• [AUFGABE]: Schreib die Rezension noch einmal ab. Beginn bei den Worten „Rezension | Cecelia“, hör nach „von Lesern begeistert.“ auf und tausche dabei „Jahreszeiten“ gegen „Monate“.

Mai 09, 2015

Rezension | Cecelia Ahern | Das Jahr, in dem ich dich traf

Fischer Verlag | BR (384 Seiten) | Einzelband | 14,99 EUR | The Year I Met You | Verlagsseite

Inhalt

Vier Jahreszeiten voller Aufbruch, Freundschaft, Liebe und Hoffnung: der neue Roman der jungen irischen Bestsellerautorin, die weltweit Millionen von Lesern begeistert.

Jasmine liebt ihre Schwester und ihre Arbeit. Als sie für ein ganzes Jahr freigestellt wird, weiß sie überhaupt nicht mehr, was sie tun soll – und wer sie eigentlich ist.
Matt braucht seine Familie und den Alkohol. Ohne sie steht er vor dem Abgrund.
Jasmine und Matt sind Nachbarn, doch sie haben noch nie miteinander gesprochen. Da Jasmine so viel freie Zeit zu Hause hat, beginnt sie, Matt zu beobachten. Sie macht sich ihre Gedanken über ihn und fängt in ihrem Kopf Gespräche mit ihm an. Nur in echt will sie mit diesem Kerl nichts zu tun haben – dafür hat sie ihre eigenen, guten Gründe. 
Doch dann beginnt ein Jahr voll heller Mondnächte, langer Gartentage und berührender Überraschungen – ein Jahr, das alles verändert.

Erster Satz

Ich war fünf Jahre alt, als ich erfuhr, dass ich irgendwann einmal sterben würde.

Meine Meinung

Seit „P.S. Ich liebe dich“ bin ich ein großer Fan von Cecelia Ahern. Ich habe jedes Buch im Regal stehen und liebe ihre Geschichten einfach. Deshalb wollte ich „Das Jahr, in dem ich dich traf“ wirklich mögen. Und teilweise mochte ich es auch, aber eben nur teilweise.

• [GEZEIGTES MATERIAL]:

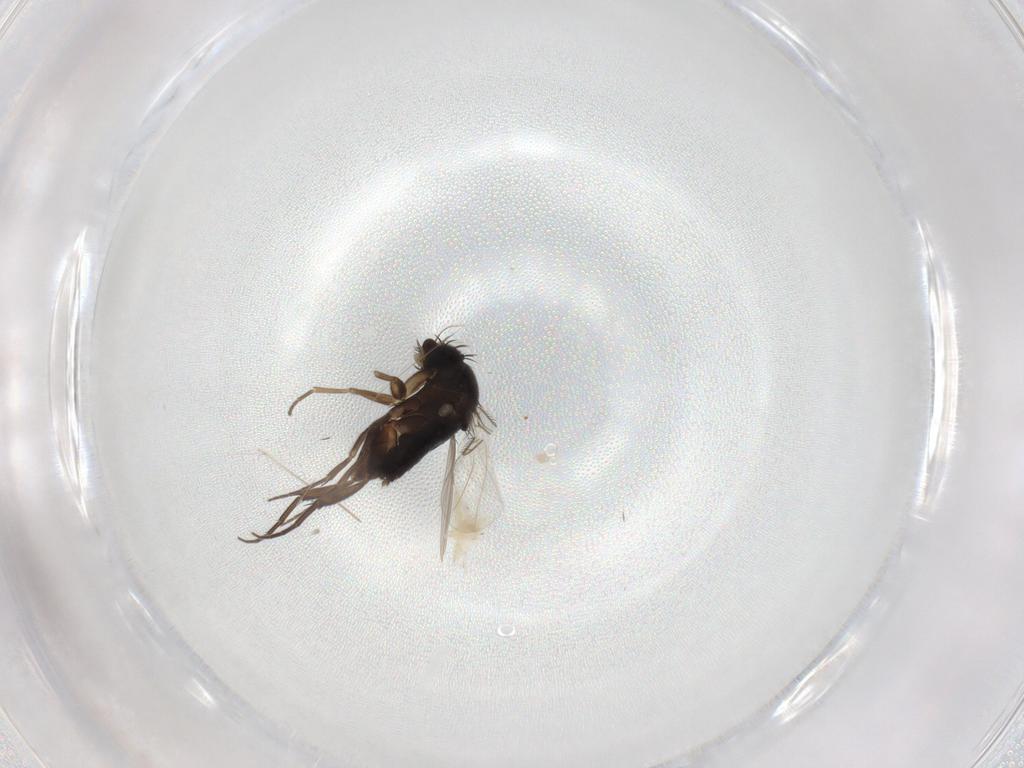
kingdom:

* * *

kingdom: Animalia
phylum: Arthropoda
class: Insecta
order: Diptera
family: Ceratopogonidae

• [LÖSUNG]:
Rezension | Cecelia Ahern | Das Jahr, in dem ich dich traf

Fischer Verlag | BR (384 Seiten) | Einzelband | 14,99 EUR | The Year I Met You | Verlagsseite

Inhalt

Vier Monate voller Aufbruch, Freundschaft, Liebe und Hoffnung: der neue Roman der jungen irischen Bestsellerautorin, die weltweit Millionen von Lesern begeistert.